§ MATERIAL PROVIDED:
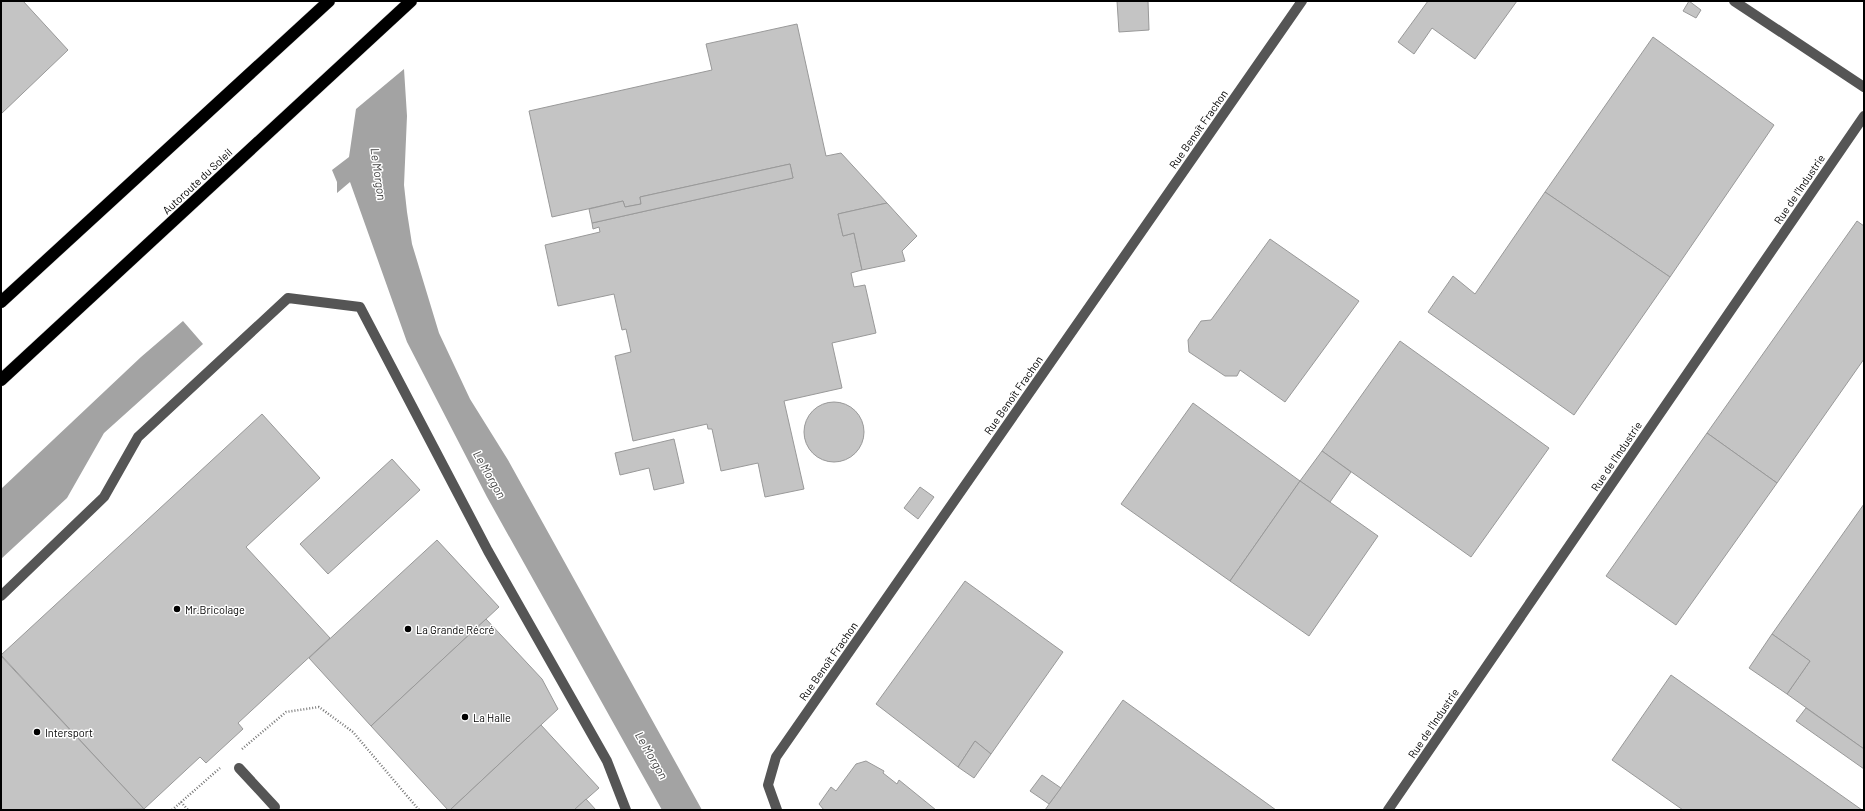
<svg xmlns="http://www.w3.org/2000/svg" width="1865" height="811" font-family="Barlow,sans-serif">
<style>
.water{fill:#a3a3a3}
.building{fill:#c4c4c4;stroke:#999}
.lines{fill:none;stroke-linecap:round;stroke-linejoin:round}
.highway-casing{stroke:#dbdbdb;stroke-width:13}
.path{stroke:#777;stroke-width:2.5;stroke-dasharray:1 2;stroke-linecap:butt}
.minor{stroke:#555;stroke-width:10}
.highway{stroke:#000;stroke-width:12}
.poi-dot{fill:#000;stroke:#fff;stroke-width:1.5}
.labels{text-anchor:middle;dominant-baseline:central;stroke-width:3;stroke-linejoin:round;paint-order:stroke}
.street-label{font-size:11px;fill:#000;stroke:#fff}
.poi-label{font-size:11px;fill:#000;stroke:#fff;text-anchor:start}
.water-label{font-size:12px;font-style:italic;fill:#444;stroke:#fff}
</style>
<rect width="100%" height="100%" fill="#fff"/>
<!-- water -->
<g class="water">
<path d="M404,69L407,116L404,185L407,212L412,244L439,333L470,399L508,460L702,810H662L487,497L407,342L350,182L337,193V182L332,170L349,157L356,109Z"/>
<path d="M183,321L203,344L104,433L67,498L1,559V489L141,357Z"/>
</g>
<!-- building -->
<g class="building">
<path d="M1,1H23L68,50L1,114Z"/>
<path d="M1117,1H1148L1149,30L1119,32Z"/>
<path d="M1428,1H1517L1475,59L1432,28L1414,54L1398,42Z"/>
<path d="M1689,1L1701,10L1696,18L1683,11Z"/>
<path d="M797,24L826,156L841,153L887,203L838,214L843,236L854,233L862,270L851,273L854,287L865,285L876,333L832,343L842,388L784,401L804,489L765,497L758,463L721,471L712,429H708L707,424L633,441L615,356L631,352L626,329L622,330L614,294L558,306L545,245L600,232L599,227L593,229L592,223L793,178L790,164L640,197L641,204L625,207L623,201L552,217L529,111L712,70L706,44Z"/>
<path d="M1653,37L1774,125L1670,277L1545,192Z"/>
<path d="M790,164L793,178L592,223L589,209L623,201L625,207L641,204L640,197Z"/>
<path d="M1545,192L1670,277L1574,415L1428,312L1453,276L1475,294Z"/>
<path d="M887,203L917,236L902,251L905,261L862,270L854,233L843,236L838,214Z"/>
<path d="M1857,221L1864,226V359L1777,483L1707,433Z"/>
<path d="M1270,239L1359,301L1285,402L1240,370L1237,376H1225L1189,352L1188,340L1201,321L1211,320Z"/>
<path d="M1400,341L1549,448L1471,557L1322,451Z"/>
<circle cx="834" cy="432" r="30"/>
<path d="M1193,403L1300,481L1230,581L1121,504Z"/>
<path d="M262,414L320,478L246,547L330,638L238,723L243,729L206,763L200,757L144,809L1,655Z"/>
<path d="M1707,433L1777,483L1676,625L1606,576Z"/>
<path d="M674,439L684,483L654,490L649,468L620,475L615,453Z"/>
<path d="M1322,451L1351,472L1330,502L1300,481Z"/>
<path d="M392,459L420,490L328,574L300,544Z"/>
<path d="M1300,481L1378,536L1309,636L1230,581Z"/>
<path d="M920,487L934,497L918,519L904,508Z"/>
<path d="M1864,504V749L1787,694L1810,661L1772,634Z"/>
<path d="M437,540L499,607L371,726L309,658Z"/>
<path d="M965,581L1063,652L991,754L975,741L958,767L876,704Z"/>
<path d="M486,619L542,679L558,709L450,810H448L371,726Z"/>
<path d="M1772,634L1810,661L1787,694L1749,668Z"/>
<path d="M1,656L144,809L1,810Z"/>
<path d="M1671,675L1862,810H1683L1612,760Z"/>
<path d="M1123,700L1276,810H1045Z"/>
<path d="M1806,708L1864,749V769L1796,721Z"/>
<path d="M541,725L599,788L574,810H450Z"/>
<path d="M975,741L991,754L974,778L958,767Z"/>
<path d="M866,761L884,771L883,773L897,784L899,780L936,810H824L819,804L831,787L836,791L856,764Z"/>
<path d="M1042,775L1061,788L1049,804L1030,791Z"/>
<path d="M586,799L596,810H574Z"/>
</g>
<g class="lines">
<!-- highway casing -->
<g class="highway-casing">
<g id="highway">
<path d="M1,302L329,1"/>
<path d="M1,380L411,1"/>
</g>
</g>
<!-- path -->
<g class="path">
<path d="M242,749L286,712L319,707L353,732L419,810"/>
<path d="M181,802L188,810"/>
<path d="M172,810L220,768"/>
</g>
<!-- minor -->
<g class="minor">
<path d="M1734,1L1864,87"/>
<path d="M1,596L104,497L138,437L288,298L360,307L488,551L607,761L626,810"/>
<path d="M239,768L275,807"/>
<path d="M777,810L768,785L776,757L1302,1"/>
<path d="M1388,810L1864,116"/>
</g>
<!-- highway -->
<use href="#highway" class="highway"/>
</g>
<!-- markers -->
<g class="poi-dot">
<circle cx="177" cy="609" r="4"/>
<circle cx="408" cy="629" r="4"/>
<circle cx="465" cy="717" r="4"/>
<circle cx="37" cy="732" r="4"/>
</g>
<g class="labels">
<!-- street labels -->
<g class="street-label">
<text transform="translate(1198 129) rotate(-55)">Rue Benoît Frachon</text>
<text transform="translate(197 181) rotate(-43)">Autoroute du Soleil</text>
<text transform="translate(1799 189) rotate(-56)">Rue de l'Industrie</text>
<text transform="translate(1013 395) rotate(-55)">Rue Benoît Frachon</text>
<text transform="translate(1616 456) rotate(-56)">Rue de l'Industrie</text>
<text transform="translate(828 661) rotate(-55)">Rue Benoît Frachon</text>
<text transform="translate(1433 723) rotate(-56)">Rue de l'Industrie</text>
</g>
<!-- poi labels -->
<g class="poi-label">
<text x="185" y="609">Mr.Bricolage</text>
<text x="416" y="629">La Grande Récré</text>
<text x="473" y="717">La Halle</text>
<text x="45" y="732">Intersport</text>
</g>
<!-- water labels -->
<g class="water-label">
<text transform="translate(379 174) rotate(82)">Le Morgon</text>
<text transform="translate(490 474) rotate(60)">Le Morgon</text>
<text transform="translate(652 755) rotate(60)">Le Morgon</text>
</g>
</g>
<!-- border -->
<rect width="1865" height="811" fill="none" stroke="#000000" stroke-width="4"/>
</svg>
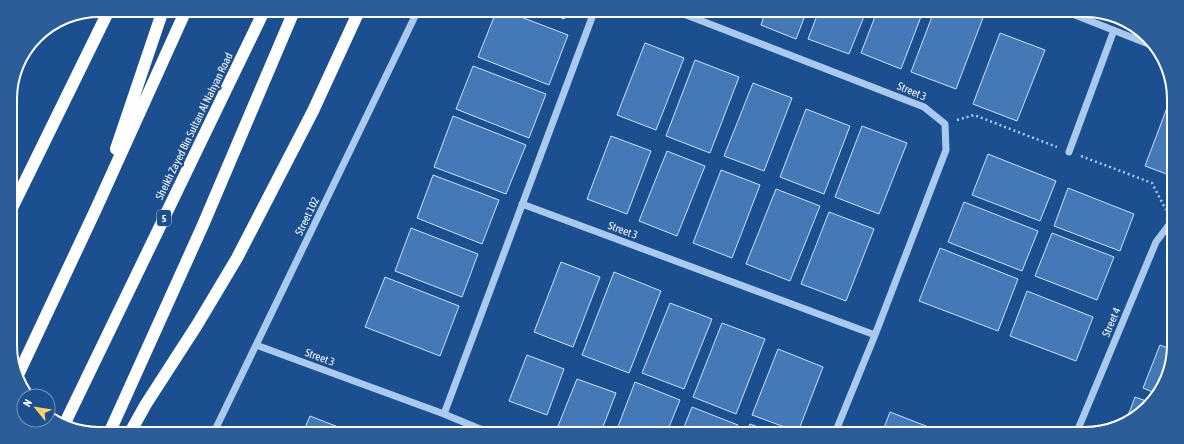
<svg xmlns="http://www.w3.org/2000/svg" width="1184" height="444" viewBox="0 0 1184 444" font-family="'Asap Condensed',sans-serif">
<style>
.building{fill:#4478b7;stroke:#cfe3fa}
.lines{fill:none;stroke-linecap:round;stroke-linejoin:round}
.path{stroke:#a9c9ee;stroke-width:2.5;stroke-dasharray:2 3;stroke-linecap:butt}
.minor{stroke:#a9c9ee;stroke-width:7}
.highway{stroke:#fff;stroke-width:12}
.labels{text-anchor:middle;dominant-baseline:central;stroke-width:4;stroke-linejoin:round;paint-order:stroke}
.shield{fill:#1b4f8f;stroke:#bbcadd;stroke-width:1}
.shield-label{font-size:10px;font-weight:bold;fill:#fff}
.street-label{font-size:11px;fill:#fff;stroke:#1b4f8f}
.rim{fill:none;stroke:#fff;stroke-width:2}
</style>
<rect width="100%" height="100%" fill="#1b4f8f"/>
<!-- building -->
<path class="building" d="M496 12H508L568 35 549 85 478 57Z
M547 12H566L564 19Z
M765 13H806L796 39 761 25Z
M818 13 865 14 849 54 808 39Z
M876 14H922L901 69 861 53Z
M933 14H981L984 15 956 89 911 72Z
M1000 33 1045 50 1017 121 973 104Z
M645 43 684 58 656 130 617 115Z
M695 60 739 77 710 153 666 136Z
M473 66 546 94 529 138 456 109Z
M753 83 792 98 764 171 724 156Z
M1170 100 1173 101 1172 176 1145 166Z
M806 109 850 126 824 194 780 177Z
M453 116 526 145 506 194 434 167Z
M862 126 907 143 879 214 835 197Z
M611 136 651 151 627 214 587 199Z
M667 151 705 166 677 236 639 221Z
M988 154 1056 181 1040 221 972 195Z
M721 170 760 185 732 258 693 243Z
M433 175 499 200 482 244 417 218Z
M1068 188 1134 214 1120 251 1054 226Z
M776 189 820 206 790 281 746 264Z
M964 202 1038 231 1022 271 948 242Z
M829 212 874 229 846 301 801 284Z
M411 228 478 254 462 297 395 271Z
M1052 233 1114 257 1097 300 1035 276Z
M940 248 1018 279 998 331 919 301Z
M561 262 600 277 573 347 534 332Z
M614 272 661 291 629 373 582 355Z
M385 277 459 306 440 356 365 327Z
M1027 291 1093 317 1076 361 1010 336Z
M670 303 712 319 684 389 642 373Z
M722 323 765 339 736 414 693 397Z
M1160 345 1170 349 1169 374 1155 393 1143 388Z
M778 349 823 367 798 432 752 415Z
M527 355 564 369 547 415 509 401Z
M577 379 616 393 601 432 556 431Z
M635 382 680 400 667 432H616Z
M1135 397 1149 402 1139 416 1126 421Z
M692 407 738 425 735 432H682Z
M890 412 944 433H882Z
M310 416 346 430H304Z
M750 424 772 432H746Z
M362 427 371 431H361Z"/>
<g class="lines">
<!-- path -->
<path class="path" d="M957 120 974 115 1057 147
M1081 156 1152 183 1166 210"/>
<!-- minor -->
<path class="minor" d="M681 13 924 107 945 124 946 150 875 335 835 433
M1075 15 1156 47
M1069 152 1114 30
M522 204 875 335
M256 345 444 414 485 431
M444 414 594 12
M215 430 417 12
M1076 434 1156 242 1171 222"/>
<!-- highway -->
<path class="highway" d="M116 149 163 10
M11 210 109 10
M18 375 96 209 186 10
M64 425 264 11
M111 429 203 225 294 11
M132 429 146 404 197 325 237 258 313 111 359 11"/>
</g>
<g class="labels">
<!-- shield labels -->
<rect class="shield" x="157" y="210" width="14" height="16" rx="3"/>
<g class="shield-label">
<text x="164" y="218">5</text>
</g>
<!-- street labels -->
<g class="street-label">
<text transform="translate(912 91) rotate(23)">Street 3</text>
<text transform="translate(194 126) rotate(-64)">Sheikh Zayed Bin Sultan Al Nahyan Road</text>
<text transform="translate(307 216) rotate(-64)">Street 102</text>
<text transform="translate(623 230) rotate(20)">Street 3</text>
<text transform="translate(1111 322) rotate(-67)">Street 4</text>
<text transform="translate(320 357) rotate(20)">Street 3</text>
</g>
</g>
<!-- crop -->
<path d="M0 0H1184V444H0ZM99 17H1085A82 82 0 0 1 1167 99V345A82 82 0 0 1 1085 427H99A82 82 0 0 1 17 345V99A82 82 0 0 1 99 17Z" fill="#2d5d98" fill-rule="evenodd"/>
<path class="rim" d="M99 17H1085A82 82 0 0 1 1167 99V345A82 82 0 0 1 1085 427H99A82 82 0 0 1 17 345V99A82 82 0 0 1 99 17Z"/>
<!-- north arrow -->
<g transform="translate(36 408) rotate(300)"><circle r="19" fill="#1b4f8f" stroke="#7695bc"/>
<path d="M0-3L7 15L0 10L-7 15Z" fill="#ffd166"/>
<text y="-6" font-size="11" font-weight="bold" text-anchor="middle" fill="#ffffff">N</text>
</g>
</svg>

§ TASK TO CARRY OUT: Going through the records, work out how many lines contain the word "sans". Please answer with the number only.

§ ANSWER BOX: 2